[Note the following post makes gratuitous use of keyboard symbols to denote adult language]
In the coolest titled paper ever “Assessing the apparent imbalance between geochemical and biochemical indicators of meso- and bathypelagic biological activity: What the @$#! is wrong with present calculations of carbon budgets?” with the world’s coolest handling editor, Burd et al tackle one of the major outstanding questions in ocean science.
When carbon arrives to the deep sea, organisms eat it and through a fancy set chemical reactions that I dare not go into use it to grow, reproduce, maintain themselves, and generally carry on their lives. That fancy set of reactions we all learned in high-school with hard to remember names like oxidative phosphorylation and so and so’s cycle, fall under the general blanket of metabolism.
There should be a balanced equation. Carbon into the deep equals metabolism by deep-sea organisms. Easy peezy and we move to the next step in modeling the global carbon cycle. But, and a very big one at that, both studies in the field and global carbon budgets indicates that metabolic activity in the deep exceeds the influx of organic material. What the @#$% indeed! Deep-sea animals are consuming more carbon than we can account for. So are we overestimating the amount they consume or not accounting for some secret magical carbon source?
Burd and colleagues suggest multiple things are throwing off our estimate and by accounting for them we might be able to reconcile the equation.
First, we don’t know $#!^ about deep-sea the metabolic activity of deep-sea animals. Well we know a little. But we don’t really have a handle on how they vary in time, across the deep ocean, across different animals, or even when deep-sea animals are happy or sad.
Second, we know @$#!’n little about how the food web of the deep-sea works. How is carbon transfered from organism to organism?
Third, we don’t know $#!^ about the biodiversity and carbon cycling through the pelagic zone.
And last, we know @$#!-all about all the ways carbon gets to the seafloor from the ocean’s surface. We quantify in sediment traps the amount that of carbon arriving vertically but any slow sinking particles, sporadic large carbon sources (i.e. dead whales), or carbon coming in sideways (we call this lateral advection) can go @$#! a rolling donut hole.
Burd, A., Hansell, D., Steinberg, D., Anderson, T., Arístegui, J., Baltar, F., Beaupré, S., Buesseler, K., DeHairs, F., & Jackson, G. (2010). Assessing the apparent imbalance between geochemical and biochemical indicators of meso- and bathypelagic biological activity: What the @$♯! is wrong with present calculations of carbon budgets?
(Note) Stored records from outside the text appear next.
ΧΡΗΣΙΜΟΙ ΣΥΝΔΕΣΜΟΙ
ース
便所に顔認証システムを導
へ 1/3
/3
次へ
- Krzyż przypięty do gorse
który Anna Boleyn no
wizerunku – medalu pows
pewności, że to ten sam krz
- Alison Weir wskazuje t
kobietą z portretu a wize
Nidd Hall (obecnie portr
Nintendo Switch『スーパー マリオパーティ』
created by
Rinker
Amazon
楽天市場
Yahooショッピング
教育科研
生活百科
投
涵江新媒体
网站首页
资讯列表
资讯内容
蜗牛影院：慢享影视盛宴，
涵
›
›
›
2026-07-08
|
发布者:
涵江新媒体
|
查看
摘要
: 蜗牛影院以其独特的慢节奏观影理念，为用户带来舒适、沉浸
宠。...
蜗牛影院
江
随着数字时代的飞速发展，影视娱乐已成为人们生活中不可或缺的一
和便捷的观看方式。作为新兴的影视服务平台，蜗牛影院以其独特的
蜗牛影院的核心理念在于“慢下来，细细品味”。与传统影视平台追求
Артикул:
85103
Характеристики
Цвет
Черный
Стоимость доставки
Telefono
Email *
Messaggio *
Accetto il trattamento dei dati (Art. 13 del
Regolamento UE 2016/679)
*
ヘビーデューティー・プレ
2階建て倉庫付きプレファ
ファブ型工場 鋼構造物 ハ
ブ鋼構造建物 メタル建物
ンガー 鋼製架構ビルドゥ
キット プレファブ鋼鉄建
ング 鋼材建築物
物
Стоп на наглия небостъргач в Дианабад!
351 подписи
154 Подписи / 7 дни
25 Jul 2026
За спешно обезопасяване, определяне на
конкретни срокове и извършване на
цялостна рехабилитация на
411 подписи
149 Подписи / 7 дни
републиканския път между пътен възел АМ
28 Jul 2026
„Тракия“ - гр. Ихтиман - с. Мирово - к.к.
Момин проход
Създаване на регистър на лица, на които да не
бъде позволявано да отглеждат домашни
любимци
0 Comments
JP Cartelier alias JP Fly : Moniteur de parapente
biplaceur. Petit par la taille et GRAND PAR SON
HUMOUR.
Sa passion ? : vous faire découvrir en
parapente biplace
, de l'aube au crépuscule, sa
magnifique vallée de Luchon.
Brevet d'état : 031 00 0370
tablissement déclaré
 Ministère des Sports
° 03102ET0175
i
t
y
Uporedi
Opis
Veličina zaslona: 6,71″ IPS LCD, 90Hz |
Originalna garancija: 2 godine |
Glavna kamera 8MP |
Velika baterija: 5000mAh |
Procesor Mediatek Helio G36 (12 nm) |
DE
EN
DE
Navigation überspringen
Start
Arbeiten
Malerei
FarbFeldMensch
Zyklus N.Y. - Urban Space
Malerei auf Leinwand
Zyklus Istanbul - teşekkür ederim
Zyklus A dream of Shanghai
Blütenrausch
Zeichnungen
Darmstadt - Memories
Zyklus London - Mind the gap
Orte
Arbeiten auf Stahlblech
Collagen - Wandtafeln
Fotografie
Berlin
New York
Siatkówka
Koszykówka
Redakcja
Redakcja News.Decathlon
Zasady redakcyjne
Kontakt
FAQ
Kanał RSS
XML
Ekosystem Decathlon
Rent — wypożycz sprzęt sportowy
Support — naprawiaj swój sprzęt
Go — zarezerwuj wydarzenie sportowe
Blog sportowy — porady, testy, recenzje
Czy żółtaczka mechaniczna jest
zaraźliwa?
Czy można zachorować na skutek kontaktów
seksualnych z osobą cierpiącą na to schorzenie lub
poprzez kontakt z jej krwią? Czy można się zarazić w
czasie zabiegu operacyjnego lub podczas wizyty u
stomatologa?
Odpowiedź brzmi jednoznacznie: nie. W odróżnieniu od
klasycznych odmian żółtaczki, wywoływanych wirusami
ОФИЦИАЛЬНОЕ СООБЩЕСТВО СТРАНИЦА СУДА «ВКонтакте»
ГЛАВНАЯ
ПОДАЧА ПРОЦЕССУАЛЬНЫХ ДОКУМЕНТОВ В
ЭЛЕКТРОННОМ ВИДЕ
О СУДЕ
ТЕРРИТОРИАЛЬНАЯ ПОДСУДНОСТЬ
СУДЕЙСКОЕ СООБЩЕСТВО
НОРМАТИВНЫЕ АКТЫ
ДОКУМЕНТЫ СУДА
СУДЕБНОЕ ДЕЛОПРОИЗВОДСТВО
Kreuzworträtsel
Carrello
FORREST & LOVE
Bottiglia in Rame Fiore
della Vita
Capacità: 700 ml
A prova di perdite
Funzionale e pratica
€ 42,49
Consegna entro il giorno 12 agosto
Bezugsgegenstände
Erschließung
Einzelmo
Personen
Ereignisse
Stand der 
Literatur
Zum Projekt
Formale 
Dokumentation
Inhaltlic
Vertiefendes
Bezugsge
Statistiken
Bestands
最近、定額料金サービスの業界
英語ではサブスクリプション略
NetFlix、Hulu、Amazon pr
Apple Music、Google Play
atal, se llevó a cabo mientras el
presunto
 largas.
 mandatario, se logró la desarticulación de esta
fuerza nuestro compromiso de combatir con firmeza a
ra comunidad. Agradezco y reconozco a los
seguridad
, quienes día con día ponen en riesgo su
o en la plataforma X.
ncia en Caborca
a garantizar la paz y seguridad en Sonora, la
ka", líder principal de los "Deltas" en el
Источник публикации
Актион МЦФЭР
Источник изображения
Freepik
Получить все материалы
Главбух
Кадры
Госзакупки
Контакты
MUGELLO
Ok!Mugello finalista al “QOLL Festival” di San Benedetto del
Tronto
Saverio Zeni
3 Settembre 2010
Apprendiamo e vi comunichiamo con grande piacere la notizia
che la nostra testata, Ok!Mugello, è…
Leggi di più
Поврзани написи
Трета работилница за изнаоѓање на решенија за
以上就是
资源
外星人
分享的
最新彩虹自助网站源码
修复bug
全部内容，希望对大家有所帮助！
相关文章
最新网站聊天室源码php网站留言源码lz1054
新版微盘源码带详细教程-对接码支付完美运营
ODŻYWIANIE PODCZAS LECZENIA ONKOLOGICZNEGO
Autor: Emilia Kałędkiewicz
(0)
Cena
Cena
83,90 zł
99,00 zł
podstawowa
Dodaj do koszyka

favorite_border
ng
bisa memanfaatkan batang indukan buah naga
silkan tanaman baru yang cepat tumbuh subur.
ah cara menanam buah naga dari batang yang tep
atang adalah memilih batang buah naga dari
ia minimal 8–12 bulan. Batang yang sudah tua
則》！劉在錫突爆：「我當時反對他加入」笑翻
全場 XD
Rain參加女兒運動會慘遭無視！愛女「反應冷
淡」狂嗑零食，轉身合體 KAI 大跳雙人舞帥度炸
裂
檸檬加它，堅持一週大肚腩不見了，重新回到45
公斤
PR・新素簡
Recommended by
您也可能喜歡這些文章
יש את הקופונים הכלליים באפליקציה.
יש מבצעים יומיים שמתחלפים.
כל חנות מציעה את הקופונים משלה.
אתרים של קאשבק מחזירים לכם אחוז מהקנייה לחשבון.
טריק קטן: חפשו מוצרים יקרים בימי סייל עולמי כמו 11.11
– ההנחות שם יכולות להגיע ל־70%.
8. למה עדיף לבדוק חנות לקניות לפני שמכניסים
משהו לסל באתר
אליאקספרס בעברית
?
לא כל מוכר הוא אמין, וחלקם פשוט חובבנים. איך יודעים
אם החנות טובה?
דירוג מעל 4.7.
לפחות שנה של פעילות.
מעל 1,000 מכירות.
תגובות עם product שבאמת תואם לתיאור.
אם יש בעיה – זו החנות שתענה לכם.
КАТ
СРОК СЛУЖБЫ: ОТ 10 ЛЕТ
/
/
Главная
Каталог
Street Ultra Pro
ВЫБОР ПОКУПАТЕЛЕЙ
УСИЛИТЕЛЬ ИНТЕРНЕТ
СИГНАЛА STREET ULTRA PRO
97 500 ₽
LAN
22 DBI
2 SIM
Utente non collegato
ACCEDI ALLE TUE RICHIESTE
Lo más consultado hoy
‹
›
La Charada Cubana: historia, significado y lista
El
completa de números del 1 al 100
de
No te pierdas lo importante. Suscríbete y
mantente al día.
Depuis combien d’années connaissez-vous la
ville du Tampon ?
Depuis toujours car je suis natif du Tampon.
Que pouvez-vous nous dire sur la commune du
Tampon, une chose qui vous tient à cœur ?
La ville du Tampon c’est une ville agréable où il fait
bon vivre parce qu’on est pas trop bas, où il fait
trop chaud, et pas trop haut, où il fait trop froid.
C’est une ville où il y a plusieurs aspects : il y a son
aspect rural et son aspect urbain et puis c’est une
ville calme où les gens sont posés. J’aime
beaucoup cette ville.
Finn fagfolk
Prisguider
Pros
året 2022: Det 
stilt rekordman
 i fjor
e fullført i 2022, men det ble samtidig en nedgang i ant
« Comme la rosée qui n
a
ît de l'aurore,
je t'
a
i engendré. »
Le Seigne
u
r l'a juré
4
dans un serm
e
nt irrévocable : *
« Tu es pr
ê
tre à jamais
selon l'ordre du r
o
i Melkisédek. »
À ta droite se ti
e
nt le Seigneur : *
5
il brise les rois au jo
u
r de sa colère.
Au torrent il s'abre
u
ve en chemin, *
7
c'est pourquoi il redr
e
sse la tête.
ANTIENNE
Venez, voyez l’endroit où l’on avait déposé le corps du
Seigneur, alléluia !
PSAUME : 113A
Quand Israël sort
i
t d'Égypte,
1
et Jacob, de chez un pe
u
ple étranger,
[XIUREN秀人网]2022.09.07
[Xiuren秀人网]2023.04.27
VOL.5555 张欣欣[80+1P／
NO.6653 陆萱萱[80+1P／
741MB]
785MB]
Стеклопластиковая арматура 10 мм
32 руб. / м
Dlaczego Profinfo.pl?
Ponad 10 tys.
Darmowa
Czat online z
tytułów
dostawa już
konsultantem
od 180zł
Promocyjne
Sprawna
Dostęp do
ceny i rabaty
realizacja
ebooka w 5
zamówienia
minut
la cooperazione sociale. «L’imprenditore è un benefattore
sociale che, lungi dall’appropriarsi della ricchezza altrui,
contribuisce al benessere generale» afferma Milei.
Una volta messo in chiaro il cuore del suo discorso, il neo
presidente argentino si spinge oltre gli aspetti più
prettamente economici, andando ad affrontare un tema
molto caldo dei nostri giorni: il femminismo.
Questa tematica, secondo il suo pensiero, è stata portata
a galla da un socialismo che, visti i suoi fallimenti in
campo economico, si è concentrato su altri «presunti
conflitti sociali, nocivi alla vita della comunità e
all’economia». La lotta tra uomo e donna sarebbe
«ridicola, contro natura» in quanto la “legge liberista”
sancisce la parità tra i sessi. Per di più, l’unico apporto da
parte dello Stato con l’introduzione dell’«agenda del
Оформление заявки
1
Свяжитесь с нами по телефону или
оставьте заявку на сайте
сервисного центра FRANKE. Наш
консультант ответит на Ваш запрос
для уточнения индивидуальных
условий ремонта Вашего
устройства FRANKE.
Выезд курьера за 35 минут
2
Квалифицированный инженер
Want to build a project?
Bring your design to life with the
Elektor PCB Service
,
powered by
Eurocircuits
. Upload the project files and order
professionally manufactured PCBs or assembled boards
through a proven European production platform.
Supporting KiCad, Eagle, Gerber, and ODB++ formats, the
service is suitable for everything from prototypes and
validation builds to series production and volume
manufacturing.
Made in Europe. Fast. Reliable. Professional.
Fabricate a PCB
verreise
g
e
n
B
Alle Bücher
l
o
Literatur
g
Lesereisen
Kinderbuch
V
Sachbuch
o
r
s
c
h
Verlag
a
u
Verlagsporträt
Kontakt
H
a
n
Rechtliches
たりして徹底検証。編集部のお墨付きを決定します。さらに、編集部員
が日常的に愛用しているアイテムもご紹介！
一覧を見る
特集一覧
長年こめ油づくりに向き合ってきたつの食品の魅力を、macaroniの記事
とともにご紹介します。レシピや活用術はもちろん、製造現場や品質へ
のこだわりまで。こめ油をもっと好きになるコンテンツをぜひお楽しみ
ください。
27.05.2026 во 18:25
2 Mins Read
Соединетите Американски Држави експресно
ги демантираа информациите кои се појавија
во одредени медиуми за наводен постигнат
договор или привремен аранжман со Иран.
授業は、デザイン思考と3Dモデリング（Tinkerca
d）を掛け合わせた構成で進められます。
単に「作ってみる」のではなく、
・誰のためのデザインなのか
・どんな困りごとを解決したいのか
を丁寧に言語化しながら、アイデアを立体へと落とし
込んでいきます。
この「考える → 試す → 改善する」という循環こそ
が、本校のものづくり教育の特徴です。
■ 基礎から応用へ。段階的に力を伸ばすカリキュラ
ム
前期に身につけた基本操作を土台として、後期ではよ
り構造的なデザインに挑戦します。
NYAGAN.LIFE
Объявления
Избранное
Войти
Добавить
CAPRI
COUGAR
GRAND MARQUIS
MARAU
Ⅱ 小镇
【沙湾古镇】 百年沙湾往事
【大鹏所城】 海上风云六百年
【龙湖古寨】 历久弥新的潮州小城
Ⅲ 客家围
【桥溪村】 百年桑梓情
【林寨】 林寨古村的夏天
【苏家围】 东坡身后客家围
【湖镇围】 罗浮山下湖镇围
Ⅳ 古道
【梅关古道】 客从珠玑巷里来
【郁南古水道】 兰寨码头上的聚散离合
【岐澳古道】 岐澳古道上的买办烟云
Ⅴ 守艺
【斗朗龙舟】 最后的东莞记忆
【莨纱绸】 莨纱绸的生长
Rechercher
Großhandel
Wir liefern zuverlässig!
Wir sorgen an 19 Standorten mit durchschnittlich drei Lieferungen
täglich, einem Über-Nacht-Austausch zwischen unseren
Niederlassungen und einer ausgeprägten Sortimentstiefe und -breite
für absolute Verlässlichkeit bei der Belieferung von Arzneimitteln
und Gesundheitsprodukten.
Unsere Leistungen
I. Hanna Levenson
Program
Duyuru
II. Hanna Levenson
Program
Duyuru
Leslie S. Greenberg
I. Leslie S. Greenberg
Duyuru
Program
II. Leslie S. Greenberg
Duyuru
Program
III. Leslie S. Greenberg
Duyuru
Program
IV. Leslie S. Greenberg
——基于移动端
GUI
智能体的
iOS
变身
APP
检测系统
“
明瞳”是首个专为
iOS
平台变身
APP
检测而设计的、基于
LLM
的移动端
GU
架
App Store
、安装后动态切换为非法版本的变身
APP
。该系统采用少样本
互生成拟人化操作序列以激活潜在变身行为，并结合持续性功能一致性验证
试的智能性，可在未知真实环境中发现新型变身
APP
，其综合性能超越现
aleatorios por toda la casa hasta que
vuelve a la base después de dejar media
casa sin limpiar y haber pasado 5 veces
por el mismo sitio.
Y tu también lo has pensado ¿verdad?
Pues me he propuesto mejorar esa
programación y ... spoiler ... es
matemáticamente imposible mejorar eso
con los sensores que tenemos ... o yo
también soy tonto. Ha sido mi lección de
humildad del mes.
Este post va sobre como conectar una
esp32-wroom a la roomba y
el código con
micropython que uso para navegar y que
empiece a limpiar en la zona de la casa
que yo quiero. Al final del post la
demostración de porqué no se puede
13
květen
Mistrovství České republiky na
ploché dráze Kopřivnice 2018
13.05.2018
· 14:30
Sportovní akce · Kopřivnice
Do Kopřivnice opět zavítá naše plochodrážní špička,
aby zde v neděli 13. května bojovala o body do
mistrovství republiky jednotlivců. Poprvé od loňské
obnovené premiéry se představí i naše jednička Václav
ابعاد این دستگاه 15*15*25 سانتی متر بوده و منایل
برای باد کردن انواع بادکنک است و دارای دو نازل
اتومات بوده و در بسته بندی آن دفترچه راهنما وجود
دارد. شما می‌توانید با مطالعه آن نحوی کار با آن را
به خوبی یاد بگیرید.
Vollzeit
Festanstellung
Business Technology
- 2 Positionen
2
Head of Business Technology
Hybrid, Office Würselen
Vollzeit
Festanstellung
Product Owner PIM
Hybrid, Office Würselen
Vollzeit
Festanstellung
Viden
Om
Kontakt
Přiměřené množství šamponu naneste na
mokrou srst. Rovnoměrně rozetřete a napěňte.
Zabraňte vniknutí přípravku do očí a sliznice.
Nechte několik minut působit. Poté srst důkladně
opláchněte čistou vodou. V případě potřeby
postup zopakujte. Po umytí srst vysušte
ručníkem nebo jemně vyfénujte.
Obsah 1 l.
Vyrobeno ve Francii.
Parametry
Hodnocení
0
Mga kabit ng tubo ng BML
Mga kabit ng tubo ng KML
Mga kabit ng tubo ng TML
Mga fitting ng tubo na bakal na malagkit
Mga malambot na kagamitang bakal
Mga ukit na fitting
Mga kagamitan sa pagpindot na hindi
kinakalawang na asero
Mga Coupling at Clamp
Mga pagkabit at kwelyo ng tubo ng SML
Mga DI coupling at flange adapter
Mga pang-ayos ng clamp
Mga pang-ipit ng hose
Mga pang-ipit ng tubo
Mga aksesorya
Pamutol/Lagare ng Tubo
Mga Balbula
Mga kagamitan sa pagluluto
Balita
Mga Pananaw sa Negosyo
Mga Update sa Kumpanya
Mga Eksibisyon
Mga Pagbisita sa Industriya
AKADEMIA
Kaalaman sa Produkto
Deep Sea Research Part II: Topical Studies in Oceanography DOI: 10.1016/j.dsr2.2010.02.022
Sounds like there should be a quite a future in deep sea study after all!
Don’t forget $8!7 dropping from above! I mean, the biological carbon pump. How many organisms has this been quantified for?
$#&@!!! BEST PAPER TITLE EVAH. We’re really bad about quantifying rare, large events – who the $%&# knows when the *#&$*@@#$#@#* salps or the *#&$*@@#$#@#* diatoms are going to have a *#&$*@@#$#@#* bloom?
Does research blogging have a “bad language” tab? Seems like a must for today’s scientist!
All part of why deep sea ecology/biology is so @$!#%& fascinating – so many big questions and so many challenges!